This piece begins as speculation. At the start, you pitch a curve ball of may-or-may-not-have-beens (“Let’s say . . .”), as the narrator suggests she may have just been robbed and shot while pushing her daughter on the swings in the park across the street from a church, but then you immediately lock us into the narrator’s unfolding thoughts in present tense, the ever-urgent is. Given the way you play with tense, time, and consciousness, it makes me question what I know. Is anything in this life real? How do you know for sure?
The narrator starts by saying, “Let’s say I’m being robbed, but I choose to believe I’m pushing my daughter on the swings . . . ,” which sets up the possibility of a robbery, but not the swings. She chooses to believe she’s elsewhere, someplace peaceful and happy, as someone in a traumatic situation might do, but even that has a twist to it as her daughter ages with each push. As her mind wanders, she provides specific details of some events she would know and other events she couldn’t possibly know. There’s a breathless quality to her stream of consciousness, and a slowing down and speeding up of time as she tries to make sense of what’s happening.

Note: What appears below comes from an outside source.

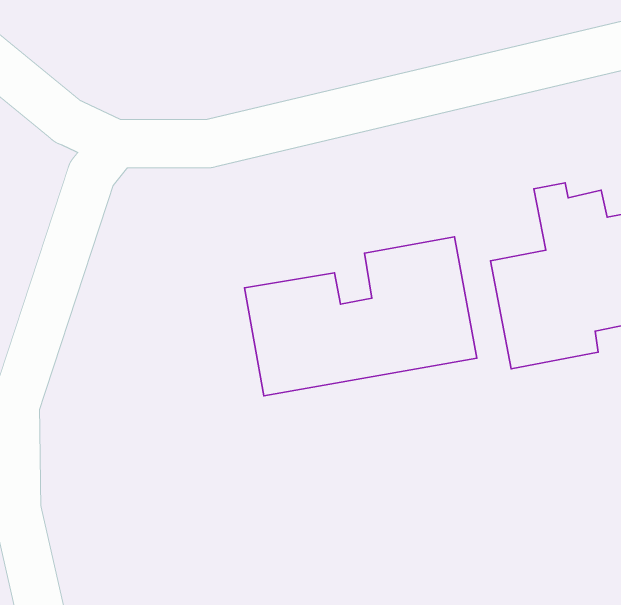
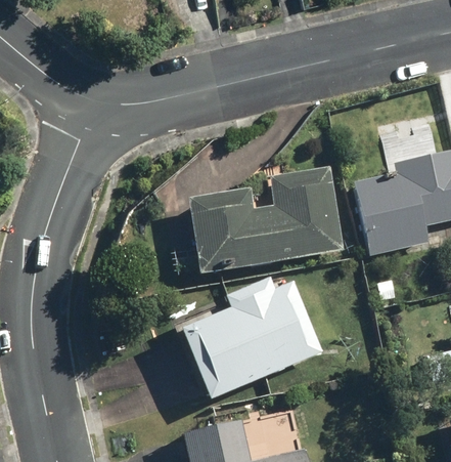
building: none -> [180,276,326,401]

In contrast, she tells little about the robbery. All she says is “He shoots me in the chest and runs”—assuming, of course, there really is a robbery.

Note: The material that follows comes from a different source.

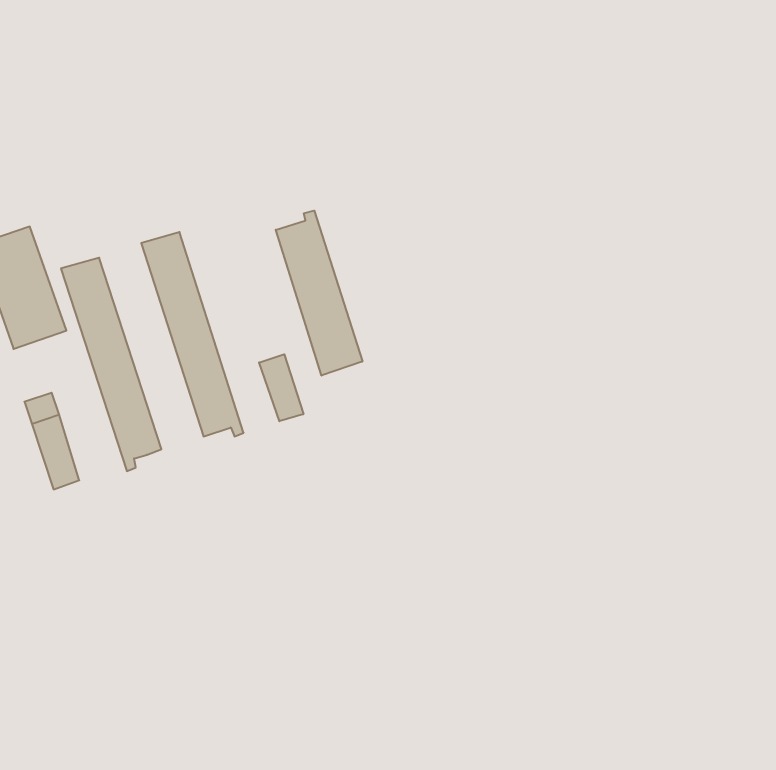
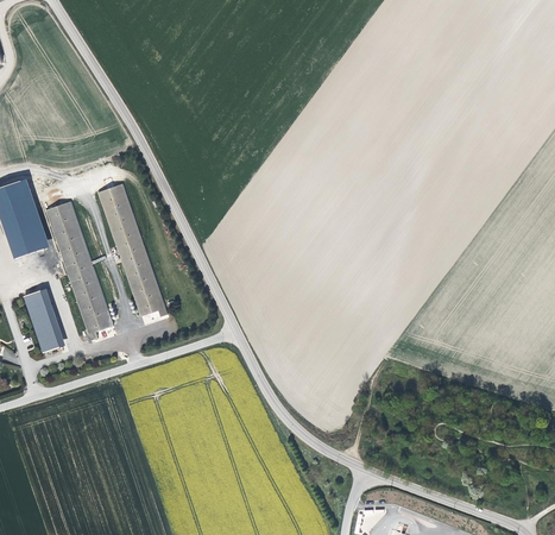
building: [276,211,362,376] -> none
building: [259,354,303,421] -> none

The metaphorical glue that holds this story together seems to be worry, specifically the rampant, pointless, feverish worry of motherhood. The narrator worries about how fast her daughter is growing up, about germs on the finger plugging her bullet wound, about her will, the insurance policy, the anger of a child after a trauma. The mother of the shooter, seen through the awareness of the narrator, worries about what she could have done to make things different for the heap of human error that is her son. Worry is a membrane connecting rather than separating these women, to the extent that it seems perfectly reasonable one would know the thoughts of the other. With this in mind, should anyone ever have children? If yes, how can you possibly justify the end of so much sanity? If no, how can you possibly justify the end of the human race?
I think people have children before they realize how much worry goes into the process of raising them. Another connection the characters share is that their lives are irrevocably changed. They probably all wish they could start the day again and make it different.
In this piece, you play with time. The child ages with every push, grows older than her mother, loses her childhood. Recently, I found my ten-year-old daughter smearing something like all the makeup on her face, rather expertly. Does this mean I’m dying?
We’re all dying. It’s only a question of when the process becomes final. This narrator may be feeling time fluctuate as her brain processes what she’s done with her life and what she never got around to doing.
Given the gorgeous open-endedness you’ve achieved here, what would you say to pacify a climax-centric reader, one who craves resolution like an orgasm, followed by the certainty of death and a nap?
I would offer up a conciliatory copy of Robert Coover’s “The Babysitter,” sit where I could watch, and wait with anticipated amusement. Just for sport.
Finally, paying homage to the mothers of your story, a series of What-Ifs: What if insomnia could be monetized? What if stories created alternate dimensions where characters actually lived? What if mimes were sexy? What if net neutrality actually fails?
Insomnia has been monetized; Google it and count the companies.
Etgar Keret has already shown, in his story “Lieland,” that characters in the lies we tell do exist in another dimension, so why not characters in stories?
Aren’t mimes sexy to other mimes?
If net neutrality fails, somehow we will all go on.